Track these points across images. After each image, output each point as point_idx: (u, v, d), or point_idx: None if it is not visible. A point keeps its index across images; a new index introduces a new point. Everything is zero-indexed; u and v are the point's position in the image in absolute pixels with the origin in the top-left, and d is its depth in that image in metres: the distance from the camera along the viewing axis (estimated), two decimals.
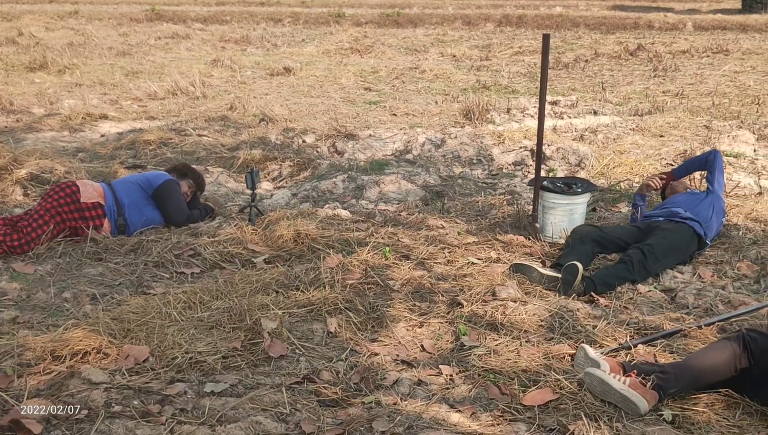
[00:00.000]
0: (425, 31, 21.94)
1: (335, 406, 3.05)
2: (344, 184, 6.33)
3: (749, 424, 2.97)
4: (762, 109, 9.92)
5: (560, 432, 2.86)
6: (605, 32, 21.58)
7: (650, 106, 10.13)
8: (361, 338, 3.64)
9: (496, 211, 5.71)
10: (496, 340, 3.62)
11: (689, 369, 3.06)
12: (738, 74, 13.40)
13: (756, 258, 4.68)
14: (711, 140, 7.94)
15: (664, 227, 4.72)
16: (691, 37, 20.23)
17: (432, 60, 15.55)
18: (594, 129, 8.73)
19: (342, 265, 4.36)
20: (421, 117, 9.57)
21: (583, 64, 14.91)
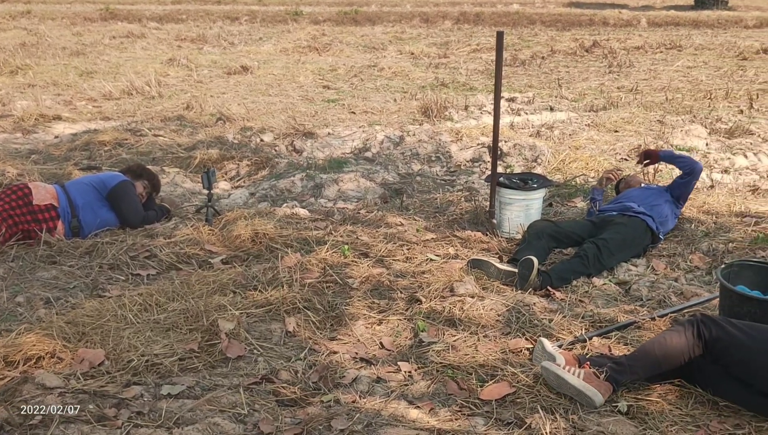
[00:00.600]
0: (383, 28, 21.97)
1: (294, 406, 3.04)
2: (303, 182, 6.31)
3: (702, 413, 3.03)
4: (714, 103, 10.13)
5: (517, 425, 2.89)
6: (561, 29, 21.85)
7: (605, 101, 10.28)
8: (320, 337, 3.64)
9: (454, 207, 5.74)
10: (455, 335, 3.64)
11: (643, 357, 3.11)
12: (690, 69, 13.66)
13: (708, 250, 4.78)
14: (664, 135, 8.09)
15: (617, 221, 4.80)
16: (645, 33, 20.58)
17: (390, 58, 15.58)
18: (550, 125, 8.83)
19: (300, 264, 4.35)
20: (379, 115, 9.58)
21: (539, 61, 15.07)
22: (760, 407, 2.96)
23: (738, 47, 16.31)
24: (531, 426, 2.86)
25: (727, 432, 2.89)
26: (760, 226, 5.05)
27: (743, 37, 18.95)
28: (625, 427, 2.90)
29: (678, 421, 2.96)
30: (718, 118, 9.03)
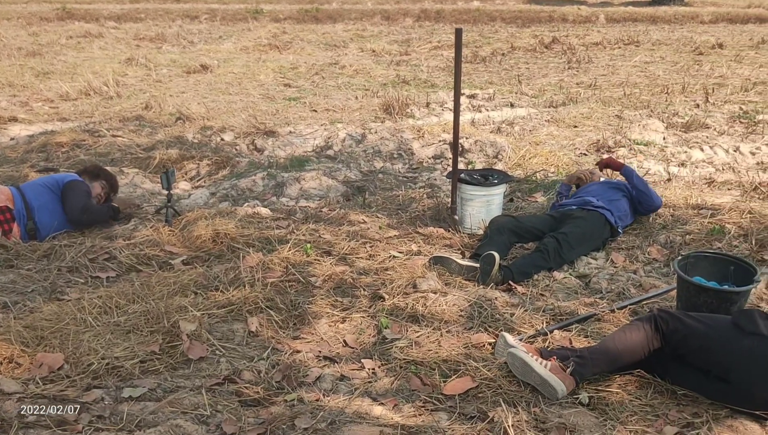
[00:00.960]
0: (344, 26, 21.94)
1: (257, 406, 3.03)
2: (264, 181, 6.28)
3: (661, 402, 3.08)
4: (671, 98, 10.30)
5: (480, 419, 2.91)
6: (521, 26, 22.03)
7: (564, 97, 10.39)
8: (283, 336, 3.62)
9: (416, 204, 5.75)
10: (418, 331, 3.65)
11: (605, 352, 3.15)
12: (648, 65, 13.86)
13: (665, 242, 4.86)
14: (622, 129, 8.19)
15: (577, 215, 4.86)
16: (603, 29, 20.83)
17: (352, 55, 15.57)
18: (511, 121, 8.90)
19: (262, 264, 4.33)
20: (341, 113, 9.57)
21: (500, 58, 15.17)
22: (717, 394, 3.02)
23: (694, 42, 16.58)
24: (494, 419, 2.88)
25: (686, 420, 2.94)
26: (716, 218, 5.15)
27: (699, 33, 19.29)
28: (586, 418, 2.94)
29: (638, 411, 3.00)
30: (674, 113, 9.18)
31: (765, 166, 6.91)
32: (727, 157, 7.23)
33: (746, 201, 5.61)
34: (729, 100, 10.10)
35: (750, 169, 6.81)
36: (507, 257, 4.69)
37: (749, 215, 5.12)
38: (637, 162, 6.99)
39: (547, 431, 2.82)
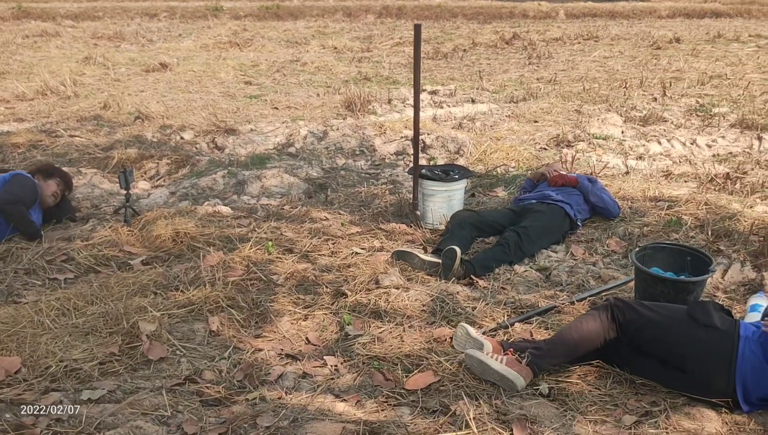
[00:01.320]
0: (306, 23, 21.86)
1: (218, 405, 3.01)
2: (225, 180, 6.23)
3: (620, 392, 3.13)
4: (629, 92, 10.44)
5: (443, 413, 2.92)
6: (482, 22, 22.15)
7: (525, 93, 10.46)
8: (245, 335, 3.60)
9: (378, 200, 5.75)
10: (380, 327, 3.66)
11: (562, 343, 3.19)
12: (607, 59, 14.04)
13: (624, 234, 4.93)
14: (582, 124, 8.28)
15: (537, 209, 4.90)
16: (563, 24, 21.05)
17: (313, 52, 15.52)
18: (472, 117, 8.94)
19: (223, 263, 4.29)
20: (303, 110, 9.53)
21: (461, 54, 15.24)
22: (674, 382, 3.07)
23: (652, 37, 16.83)
24: (456, 413, 2.90)
25: (644, 409, 2.99)
26: (672, 209, 5.23)
27: (657, 27, 19.59)
28: (546, 409, 2.97)
29: (597, 401, 3.04)
30: (633, 107, 9.30)
31: (721, 159, 7.03)
32: (684, 149, 7.35)
33: (702, 193, 5.71)
34: (686, 93, 10.26)
35: (706, 161, 6.93)
36: (468, 252, 4.71)
37: (705, 206, 5.21)
38: (596, 156, 7.07)
39: (509, 423, 2.84)
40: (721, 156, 7.14)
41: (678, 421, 2.88)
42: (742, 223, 4.87)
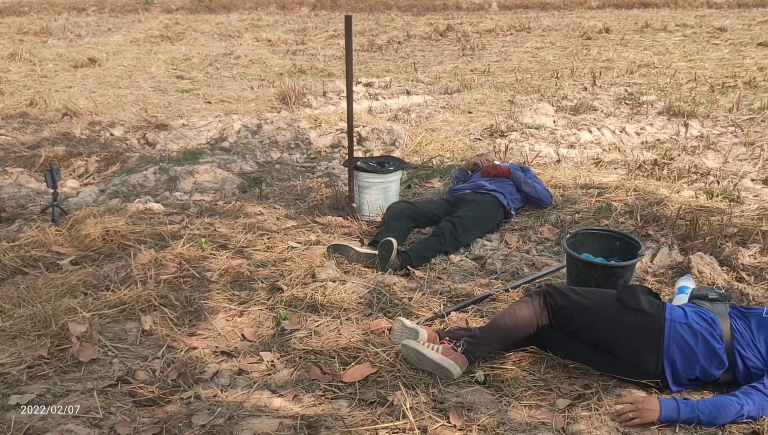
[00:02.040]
0: (239, 16, 21.59)
1: (152, 405, 2.95)
2: (156, 176, 6.11)
3: (553, 376, 3.18)
4: (560, 82, 10.61)
5: (380, 404, 2.93)
6: (417, 14, 22.22)
7: (459, 84, 10.55)
8: (179, 333, 3.54)
9: (314, 194, 5.72)
10: (317, 321, 3.64)
11: (496, 330, 3.22)
12: (539, 50, 14.24)
13: (556, 222, 5.01)
14: (514, 114, 8.38)
15: (471, 199, 4.95)
16: (496, 16, 21.26)
17: (247, 45, 15.34)
18: (407, 109, 8.97)
19: (155, 261, 4.21)
20: (236, 103, 9.42)
21: (396, 46, 15.26)
22: (606, 365, 3.14)
23: (582, 27, 17.14)
24: (393, 403, 2.90)
25: (577, 392, 3.04)
26: (603, 196, 5.34)
27: (587, 18, 19.95)
28: (482, 396, 3.00)
29: (531, 386, 3.09)
30: (564, 96, 9.46)
31: (649, 146, 7.21)
32: (614, 137, 7.51)
33: (631, 179, 5.85)
34: (615, 82, 10.48)
35: (635, 148, 7.10)
36: (405, 243, 4.72)
37: (634, 193, 5.34)
38: (528, 145, 7.17)
39: (446, 411, 2.86)
40: (649, 143, 7.32)
41: (609, 403, 2.94)
42: (669, 207, 5.01)
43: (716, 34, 15.70)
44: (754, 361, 2.96)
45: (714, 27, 16.68)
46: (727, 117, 8.17)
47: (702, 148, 6.93)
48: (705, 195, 5.48)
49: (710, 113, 8.37)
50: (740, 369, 2.98)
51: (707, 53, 13.15)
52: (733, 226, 4.68)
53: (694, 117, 8.15)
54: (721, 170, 6.16)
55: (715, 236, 4.52)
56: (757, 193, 5.50)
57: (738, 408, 2.76)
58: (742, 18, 18.61)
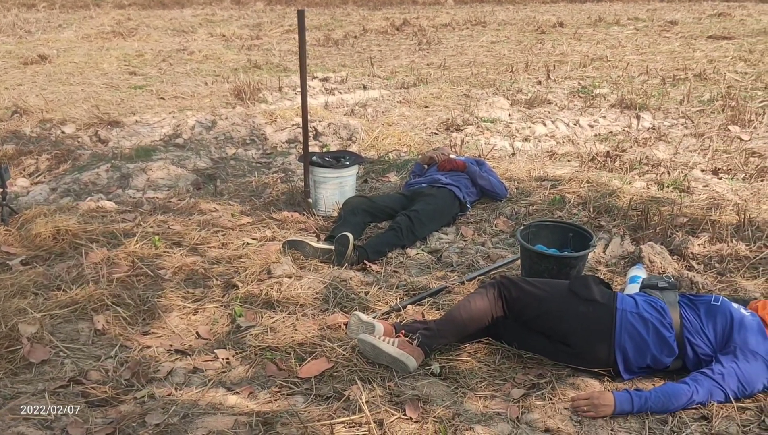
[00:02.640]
0: (193, 11, 21.33)
1: (105, 405, 2.91)
2: (108, 174, 6.01)
3: (508, 367, 3.22)
4: (515, 76, 10.69)
5: (336, 398, 2.93)
6: (373, 8, 22.18)
7: (415, 78, 10.56)
8: (132, 332, 3.50)
9: (270, 189, 5.69)
10: (273, 317, 3.62)
11: (451, 323, 3.24)
12: (494, 44, 14.33)
13: (511, 214, 5.05)
14: (470, 108, 8.43)
15: (427, 193, 4.97)
16: (452, 10, 21.32)
17: (201, 41, 15.18)
18: (364, 103, 8.96)
19: (107, 259, 4.15)
20: (190, 99, 9.30)
21: (352, 41, 15.22)
22: (559, 355, 3.18)
23: (537, 21, 17.28)
24: (349, 397, 2.91)
25: (531, 382, 3.08)
26: (556, 188, 5.40)
27: (542, 12, 20.11)
28: (438, 388, 3.02)
29: (486, 377, 3.12)
30: (519, 90, 9.54)
31: (602, 138, 7.31)
32: (568, 130, 7.60)
33: (584, 171, 5.92)
34: (569, 76, 10.60)
35: (588, 140, 7.19)
36: (362, 237, 4.72)
37: (587, 184, 5.41)
38: (484, 139, 7.21)
39: (401, 404, 2.87)
40: (602, 135, 7.42)
41: (563, 392, 2.98)
42: (621, 199, 5.09)
43: (667, 27, 15.96)
44: (703, 348, 3.02)
45: (665, 20, 16.95)
46: (678, 109, 8.32)
47: (653, 139, 7.05)
48: (656, 186, 5.58)
49: (661, 105, 8.51)
50: (690, 356, 3.04)
51: (659, 46, 13.36)
52: (683, 216, 4.77)
53: (645, 109, 8.28)
54: (671, 161, 6.28)
55: (665, 226, 4.60)
56: (706, 184, 5.61)
57: (688, 395, 2.82)
58: (693, 11, 18.95)
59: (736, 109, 7.91)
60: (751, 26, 15.57)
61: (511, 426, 2.77)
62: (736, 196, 5.23)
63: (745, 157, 6.29)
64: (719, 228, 4.54)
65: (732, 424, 2.76)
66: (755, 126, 7.41)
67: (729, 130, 7.28)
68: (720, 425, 2.75)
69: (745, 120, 7.55)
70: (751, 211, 4.80)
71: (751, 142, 6.92)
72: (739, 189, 5.46)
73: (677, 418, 2.80)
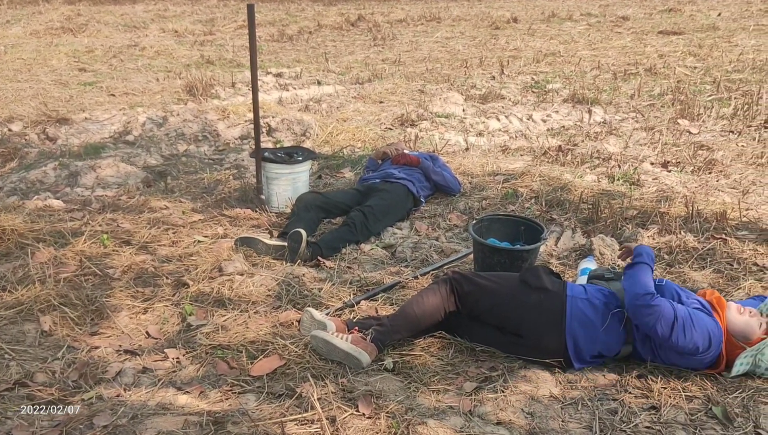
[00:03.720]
0: (145, 7, 20.99)
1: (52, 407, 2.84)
2: (56, 172, 5.88)
3: (461, 361, 3.22)
4: (469, 71, 10.74)
5: (288, 396, 2.90)
6: (327, 4, 22.07)
7: (370, 74, 10.54)
8: (80, 333, 3.42)
9: (222, 186, 5.62)
10: (224, 315, 3.58)
11: (403, 318, 3.24)
12: (449, 40, 14.38)
13: (464, 208, 5.07)
14: (425, 103, 8.44)
15: (381, 188, 4.96)
16: (407, 6, 21.32)
17: (153, 37, 14.95)
18: (318, 99, 8.91)
19: (54, 259, 4.06)
20: (141, 96, 9.15)
21: (307, 36, 15.15)
22: (511, 347, 3.20)
23: (491, 17, 17.38)
24: (302, 395, 2.88)
25: (484, 375, 3.09)
26: (509, 183, 5.43)
27: (496, 8, 20.22)
28: (391, 383, 3.01)
29: (439, 371, 3.12)
30: (473, 85, 9.59)
31: (554, 132, 7.38)
32: (521, 125, 7.66)
33: (537, 165, 5.97)
34: (522, 71, 10.68)
35: (540, 135, 7.25)
36: (315, 233, 4.70)
37: (539, 178, 5.46)
38: (438, 134, 7.23)
39: (354, 400, 2.86)
40: (554, 130, 7.50)
41: (515, 384, 3.00)
42: (573, 192, 5.14)
43: (619, 22, 16.19)
44: None
45: (617, 16, 17.19)
46: (629, 103, 8.44)
47: (604, 133, 7.14)
48: (607, 179, 5.65)
49: (613, 100, 8.63)
50: (639, 341, 3.09)
51: (610, 42, 13.54)
52: (633, 208, 4.84)
53: (597, 104, 8.39)
54: (622, 155, 6.36)
55: (616, 219, 4.67)
56: (656, 177, 5.70)
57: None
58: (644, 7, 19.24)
59: (685, 104, 8.06)
60: (701, 21, 15.87)
61: (464, 419, 2.77)
62: (685, 189, 5.33)
63: (693, 151, 6.41)
64: (668, 220, 4.61)
65: (680, 412, 2.80)
66: (704, 120, 7.55)
67: (678, 124, 7.42)
68: (668, 414, 2.80)
69: (693, 114, 7.69)
70: (699, 203, 4.89)
71: (700, 135, 7.05)
72: (687, 181, 5.56)
73: (626, 408, 2.84)
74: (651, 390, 2.94)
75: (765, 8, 17.83)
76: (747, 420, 2.75)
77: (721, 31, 14.50)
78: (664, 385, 2.97)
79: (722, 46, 12.55)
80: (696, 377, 3.03)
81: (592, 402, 2.89)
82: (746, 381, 3.01)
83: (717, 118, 7.60)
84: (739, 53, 11.60)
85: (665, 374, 3.06)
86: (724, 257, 4.18)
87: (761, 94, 8.41)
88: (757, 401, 2.86)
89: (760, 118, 7.49)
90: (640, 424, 2.75)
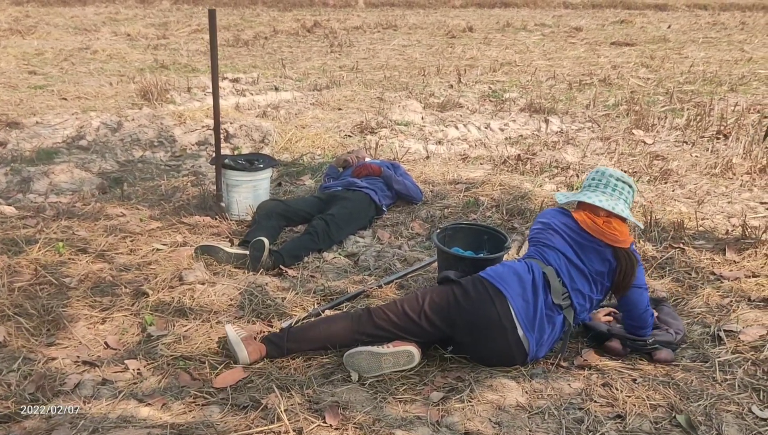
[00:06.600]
0: (95, 9, 20.67)
1: (8, 422, 2.74)
2: (7, 177, 5.71)
3: (427, 371, 3.21)
4: (427, 79, 10.79)
5: (254, 408, 2.85)
6: (283, 9, 22.03)
7: (328, 80, 10.52)
8: (36, 344, 3.32)
9: (180, 193, 5.53)
10: (186, 325, 3.51)
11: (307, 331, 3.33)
12: (406, 48, 14.44)
13: (426, 217, 5.07)
14: (384, 111, 8.45)
15: (343, 196, 4.93)
16: (363, 13, 21.38)
17: (104, 40, 14.71)
18: (276, 105, 8.86)
19: (8, 268, 3.93)
20: (94, 100, 8.97)
21: (263, 42, 15.06)
22: (473, 344, 3.22)
23: (447, 26, 17.52)
24: (267, 406, 2.83)
25: (450, 385, 3.08)
26: (470, 191, 5.45)
27: (452, 17, 20.41)
28: (358, 394, 2.98)
29: (406, 381, 3.10)
30: (431, 93, 9.63)
31: (512, 141, 7.44)
32: (479, 133, 7.71)
33: (497, 174, 6.01)
34: (479, 80, 10.77)
35: (499, 144, 7.30)
36: (277, 241, 4.65)
37: (500, 187, 5.49)
38: (398, 142, 7.24)
39: (321, 411, 2.82)
40: (512, 139, 7.56)
41: (482, 394, 2.99)
42: (533, 201, 5.18)
43: (573, 33, 16.45)
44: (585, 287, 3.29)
45: (571, 26, 17.48)
46: (585, 113, 8.56)
47: (562, 143, 7.23)
48: (566, 188, 5.71)
49: (569, 109, 8.75)
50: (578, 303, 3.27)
51: (565, 52, 13.75)
52: None
53: (554, 113, 8.50)
54: (580, 164, 6.44)
55: None
56: None
57: None
58: (597, 18, 19.60)
59: (640, 114, 8.21)
60: (652, 33, 16.22)
61: (432, 429, 2.76)
62: (642, 198, 5.41)
63: (649, 160, 6.52)
64: None
65: (645, 421, 2.83)
66: (658, 130, 7.70)
67: (633, 134, 7.54)
68: (634, 422, 2.82)
69: (648, 124, 7.84)
70: (656, 213, 4.97)
71: (655, 145, 7.18)
72: (644, 191, 5.65)
73: (592, 417, 2.86)
74: (616, 399, 2.96)
75: (713, 21, 18.31)
76: (710, 428, 2.78)
77: (672, 43, 14.84)
78: (629, 393, 3.00)
79: (673, 57, 12.85)
80: (659, 386, 3.07)
81: (558, 411, 2.90)
82: (708, 389, 3.05)
83: (671, 129, 7.75)
84: (690, 65, 11.88)
85: (629, 383, 3.09)
86: (682, 266, 4.25)
87: (713, 105, 8.61)
88: (719, 409, 2.90)
89: (713, 129, 7.67)
90: (606, 433, 2.76)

....................

Exercise aim:
Would you print exactly the lines in the listing above, from the line bearing "5: (560, 432, 2.86)" through the line bearing "30: (718, 118, 9.03)", leaving out all pictures?

Task solution:
5: (560, 432, 2.86)
6: (605, 32, 21.58)
7: (650, 106, 10.13)
8: (361, 338, 3.64)
9: (496, 211, 5.71)
10: (496, 340, 3.62)
11: (689, 369, 3.06)
12: (738, 74, 13.40)
13: (756, 258, 4.68)
14: (711, 140, 7.94)
15: (664, 227, 4.72)
16: (691, 37, 20.23)
17: (432, 60, 15.55)
18: (594, 129, 8.73)
19: (342, 265, 4.36)
20: (421, 117, 9.57)
21: (583, 64, 14.91)
[00:00.600]
0: (383, 28, 21.97)
1: (294, 406, 3.04)
2: (303, 182, 6.31)
3: (702, 413, 3.03)
4: (714, 103, 10.13)
5: (517, 425, 2.89)
6: (561, 29, 21.85)
7: (605, 101, 10.28)
8: (320, 337, 3.64)
9: (454, 207, 5.74)
10: (455, 335, 3.64)
11: (643, 357, 3.11)
12: (690, 69, 13.66)
13: (708, 250, 4.78)
14: (664, 135, 8.09)
15: (617, 221, 4.80)
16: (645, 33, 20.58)
17: (390, 58, 15.58)
18: (550, 125, 8.83)
19: (300, 264, 4.35)
20: (379, 115, 9.58)
21: (539, 61, 15.07)
22: (760, 407, 2.96)
23: (738, 47, 16.31)
24: (531, 426, 2.86)
25: (727, 432, 2.89)
26: (760, 226, 5.05)
27: (743, 37, 18.95)
28: (625, 427, 2.90)
29: (678, 421, 2.96)
30: (718, 118, 9.03)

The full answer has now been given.